Default value for replication_sync_timeout
Option: box_cfg_replication_sync_timeout
Having a non-zero replication_sync_timeout gives a user the false assumption that the box.cfg{replication = ...} call returns only when the configured node is synced with all the other nodes.
This is mostly true for the big replication_sync_timeout values, but it is not 100% guaranteed.
In other words, a user still has to check if the node is synced, or the sync just timed out.
Besides, while replication_sync_timeout is ticking, you cannot reconfigure box with another box.cfg call, which hardens reconfiguration.
It is decided to set the replication_sync_timeout to zero by default.

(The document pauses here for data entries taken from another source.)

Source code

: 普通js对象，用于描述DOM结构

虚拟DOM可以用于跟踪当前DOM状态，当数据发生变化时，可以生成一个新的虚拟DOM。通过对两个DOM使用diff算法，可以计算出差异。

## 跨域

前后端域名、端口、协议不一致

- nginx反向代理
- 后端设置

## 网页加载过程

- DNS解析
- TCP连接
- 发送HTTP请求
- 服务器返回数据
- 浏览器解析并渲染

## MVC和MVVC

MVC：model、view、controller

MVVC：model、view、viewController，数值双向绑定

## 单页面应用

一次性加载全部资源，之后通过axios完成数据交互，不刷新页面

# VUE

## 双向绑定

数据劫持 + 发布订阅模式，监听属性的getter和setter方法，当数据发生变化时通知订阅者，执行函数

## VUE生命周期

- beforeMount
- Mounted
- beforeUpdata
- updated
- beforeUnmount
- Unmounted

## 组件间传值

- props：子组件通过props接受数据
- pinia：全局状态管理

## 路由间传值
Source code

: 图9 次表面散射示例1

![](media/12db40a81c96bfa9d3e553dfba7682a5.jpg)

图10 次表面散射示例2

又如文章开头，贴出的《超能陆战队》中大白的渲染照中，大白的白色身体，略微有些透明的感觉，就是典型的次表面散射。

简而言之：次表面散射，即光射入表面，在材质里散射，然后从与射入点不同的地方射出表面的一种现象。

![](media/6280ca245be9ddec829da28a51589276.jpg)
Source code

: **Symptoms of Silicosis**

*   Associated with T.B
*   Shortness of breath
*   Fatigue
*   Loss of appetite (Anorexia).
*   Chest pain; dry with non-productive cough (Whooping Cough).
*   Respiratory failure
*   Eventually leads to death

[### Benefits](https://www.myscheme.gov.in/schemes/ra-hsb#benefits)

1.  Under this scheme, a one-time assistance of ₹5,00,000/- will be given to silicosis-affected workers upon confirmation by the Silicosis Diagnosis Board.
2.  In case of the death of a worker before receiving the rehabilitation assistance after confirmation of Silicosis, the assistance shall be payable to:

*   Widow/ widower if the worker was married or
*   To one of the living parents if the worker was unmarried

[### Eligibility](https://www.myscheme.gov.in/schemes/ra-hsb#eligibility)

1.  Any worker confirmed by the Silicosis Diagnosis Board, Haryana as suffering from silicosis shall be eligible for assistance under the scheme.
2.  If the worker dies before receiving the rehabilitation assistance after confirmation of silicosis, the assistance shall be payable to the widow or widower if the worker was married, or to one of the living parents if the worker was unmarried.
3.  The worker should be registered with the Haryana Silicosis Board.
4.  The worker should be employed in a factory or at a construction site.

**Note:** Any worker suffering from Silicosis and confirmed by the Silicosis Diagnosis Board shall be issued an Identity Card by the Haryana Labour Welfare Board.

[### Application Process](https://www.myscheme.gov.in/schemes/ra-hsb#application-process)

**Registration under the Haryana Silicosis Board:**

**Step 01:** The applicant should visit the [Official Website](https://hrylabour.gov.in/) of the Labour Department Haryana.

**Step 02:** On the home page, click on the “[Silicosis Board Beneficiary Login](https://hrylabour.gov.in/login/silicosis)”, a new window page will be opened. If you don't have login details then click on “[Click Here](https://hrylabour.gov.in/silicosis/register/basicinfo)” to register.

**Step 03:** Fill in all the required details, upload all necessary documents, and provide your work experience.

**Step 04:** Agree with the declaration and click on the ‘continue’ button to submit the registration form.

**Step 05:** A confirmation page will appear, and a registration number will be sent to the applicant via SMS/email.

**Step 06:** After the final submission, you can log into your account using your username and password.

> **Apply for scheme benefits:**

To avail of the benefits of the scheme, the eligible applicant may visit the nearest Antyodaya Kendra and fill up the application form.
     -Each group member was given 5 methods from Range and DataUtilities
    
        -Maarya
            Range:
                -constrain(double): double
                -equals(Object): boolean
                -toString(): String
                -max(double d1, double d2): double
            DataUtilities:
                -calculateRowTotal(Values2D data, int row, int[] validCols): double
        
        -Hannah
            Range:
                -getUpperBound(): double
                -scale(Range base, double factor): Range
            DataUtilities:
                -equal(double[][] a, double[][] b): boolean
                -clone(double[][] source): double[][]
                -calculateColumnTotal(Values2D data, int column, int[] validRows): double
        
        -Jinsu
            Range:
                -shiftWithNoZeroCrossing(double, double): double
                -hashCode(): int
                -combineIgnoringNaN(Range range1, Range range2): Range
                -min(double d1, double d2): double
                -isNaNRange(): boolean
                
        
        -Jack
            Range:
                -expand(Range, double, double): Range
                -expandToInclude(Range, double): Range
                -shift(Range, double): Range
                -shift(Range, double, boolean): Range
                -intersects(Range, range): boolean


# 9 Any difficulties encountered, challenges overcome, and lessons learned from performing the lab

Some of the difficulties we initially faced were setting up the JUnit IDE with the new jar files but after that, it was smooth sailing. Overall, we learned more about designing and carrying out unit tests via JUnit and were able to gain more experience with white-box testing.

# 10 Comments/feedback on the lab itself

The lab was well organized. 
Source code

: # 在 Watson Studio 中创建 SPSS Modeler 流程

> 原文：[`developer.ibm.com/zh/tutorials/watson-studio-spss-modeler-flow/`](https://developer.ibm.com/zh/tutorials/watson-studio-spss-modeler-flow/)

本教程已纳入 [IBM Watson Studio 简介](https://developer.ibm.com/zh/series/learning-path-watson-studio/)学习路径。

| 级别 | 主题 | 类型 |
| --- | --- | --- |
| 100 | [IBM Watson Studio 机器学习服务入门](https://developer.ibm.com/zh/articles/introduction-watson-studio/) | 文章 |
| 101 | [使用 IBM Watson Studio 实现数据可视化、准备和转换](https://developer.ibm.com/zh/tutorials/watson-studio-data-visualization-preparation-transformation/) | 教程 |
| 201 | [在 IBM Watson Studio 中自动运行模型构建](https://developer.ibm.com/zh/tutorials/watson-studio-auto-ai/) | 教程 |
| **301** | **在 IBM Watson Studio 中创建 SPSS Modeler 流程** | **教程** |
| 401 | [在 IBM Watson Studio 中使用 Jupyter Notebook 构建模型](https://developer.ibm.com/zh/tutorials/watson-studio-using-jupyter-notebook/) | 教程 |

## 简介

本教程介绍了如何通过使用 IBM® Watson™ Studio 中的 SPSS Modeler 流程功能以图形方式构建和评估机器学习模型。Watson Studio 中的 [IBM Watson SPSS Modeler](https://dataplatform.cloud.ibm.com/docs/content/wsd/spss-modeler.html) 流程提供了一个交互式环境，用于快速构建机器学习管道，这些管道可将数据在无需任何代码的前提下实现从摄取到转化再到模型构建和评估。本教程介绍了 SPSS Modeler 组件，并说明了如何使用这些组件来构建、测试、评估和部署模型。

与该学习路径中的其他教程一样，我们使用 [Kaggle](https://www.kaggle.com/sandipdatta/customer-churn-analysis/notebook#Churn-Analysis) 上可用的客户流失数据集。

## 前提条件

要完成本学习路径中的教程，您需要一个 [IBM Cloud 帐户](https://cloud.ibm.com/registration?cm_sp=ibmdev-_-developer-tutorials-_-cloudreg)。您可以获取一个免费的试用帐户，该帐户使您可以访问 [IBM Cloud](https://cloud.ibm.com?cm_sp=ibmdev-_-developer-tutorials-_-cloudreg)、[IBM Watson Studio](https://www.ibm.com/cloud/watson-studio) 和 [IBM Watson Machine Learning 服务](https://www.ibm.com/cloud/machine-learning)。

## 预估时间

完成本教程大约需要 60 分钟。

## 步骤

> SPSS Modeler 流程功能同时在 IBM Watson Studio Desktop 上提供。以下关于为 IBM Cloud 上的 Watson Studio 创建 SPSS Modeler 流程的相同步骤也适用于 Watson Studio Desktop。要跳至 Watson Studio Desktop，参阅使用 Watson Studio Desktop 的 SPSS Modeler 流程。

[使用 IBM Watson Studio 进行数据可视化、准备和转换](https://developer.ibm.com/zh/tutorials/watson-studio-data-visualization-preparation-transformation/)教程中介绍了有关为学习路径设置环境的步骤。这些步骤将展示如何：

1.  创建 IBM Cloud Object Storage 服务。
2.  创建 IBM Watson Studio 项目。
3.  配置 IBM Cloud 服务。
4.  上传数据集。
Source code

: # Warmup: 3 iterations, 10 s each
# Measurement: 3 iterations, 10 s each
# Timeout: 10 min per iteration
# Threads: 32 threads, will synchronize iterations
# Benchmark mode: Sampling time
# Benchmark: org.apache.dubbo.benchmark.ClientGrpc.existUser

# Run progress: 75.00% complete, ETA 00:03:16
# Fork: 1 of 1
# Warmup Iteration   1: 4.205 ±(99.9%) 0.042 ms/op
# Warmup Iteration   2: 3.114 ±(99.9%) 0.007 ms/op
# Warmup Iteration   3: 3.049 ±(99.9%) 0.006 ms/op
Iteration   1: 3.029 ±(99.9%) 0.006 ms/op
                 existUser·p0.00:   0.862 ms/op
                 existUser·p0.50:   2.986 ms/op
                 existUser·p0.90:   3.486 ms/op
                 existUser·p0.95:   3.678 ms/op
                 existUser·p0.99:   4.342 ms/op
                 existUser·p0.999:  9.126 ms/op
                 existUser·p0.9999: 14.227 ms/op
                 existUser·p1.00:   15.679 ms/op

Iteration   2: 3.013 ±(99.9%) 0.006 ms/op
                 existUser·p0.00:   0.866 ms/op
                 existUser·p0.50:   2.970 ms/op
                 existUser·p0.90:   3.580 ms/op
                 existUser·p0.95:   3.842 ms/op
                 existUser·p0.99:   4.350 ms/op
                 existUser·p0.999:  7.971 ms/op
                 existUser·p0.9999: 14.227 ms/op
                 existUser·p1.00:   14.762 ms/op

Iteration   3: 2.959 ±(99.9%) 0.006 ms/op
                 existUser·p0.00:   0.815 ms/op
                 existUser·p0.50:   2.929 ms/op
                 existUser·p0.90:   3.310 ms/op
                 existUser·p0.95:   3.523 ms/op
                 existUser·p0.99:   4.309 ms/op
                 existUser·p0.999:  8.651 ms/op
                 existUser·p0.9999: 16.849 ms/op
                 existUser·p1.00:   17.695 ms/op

The compat module allows you to choose between
- the old behavior: box.cfg.replication_sync_timeoutis 300 seconds by default
- and the new behavior:box.cfg.replication_sync_timeoutis 0 by default.
It is important to set the desired behavior before the initial box.cfg{} call to take effect for it.
tarantool> compat.box_cfg_replication_sync_timeout = 'new'
---
...
tarantool> box.cfg{}
---
...
tarantool> box.cfg.replication_sync_timeout
---
- 0
...
tarantool> compat.box_cfg_replication_sync_timeout = 'old'
---
- error: 'builtin/box/load_cfg.lua:253: The compat  option ''box_cfg_replication_sync_timeout''
    takes effect only before the initial box.cfg() call'
...
A fresh Tarantool run:
tarantool> compat.box_cfg_replication_sync_timeout = 'old'
---
...
tarantool> box.cfg{}
---
...
tarantool> box.cfg.replication_sync_timeout
---
- 300
...
We expect issues with a user assuming that the node is not in the orphan state (box.info.status ~= "orphan") after the box.cfg{replication=...} call returns.
This is not true with the new behaviour. To simulate the old behavior, one may add a box.ctl.wait_rw() call after the box.cfg{} call.
box.ctl.wait_rw() returns only when the node becomes writable, and hence is not an orphan.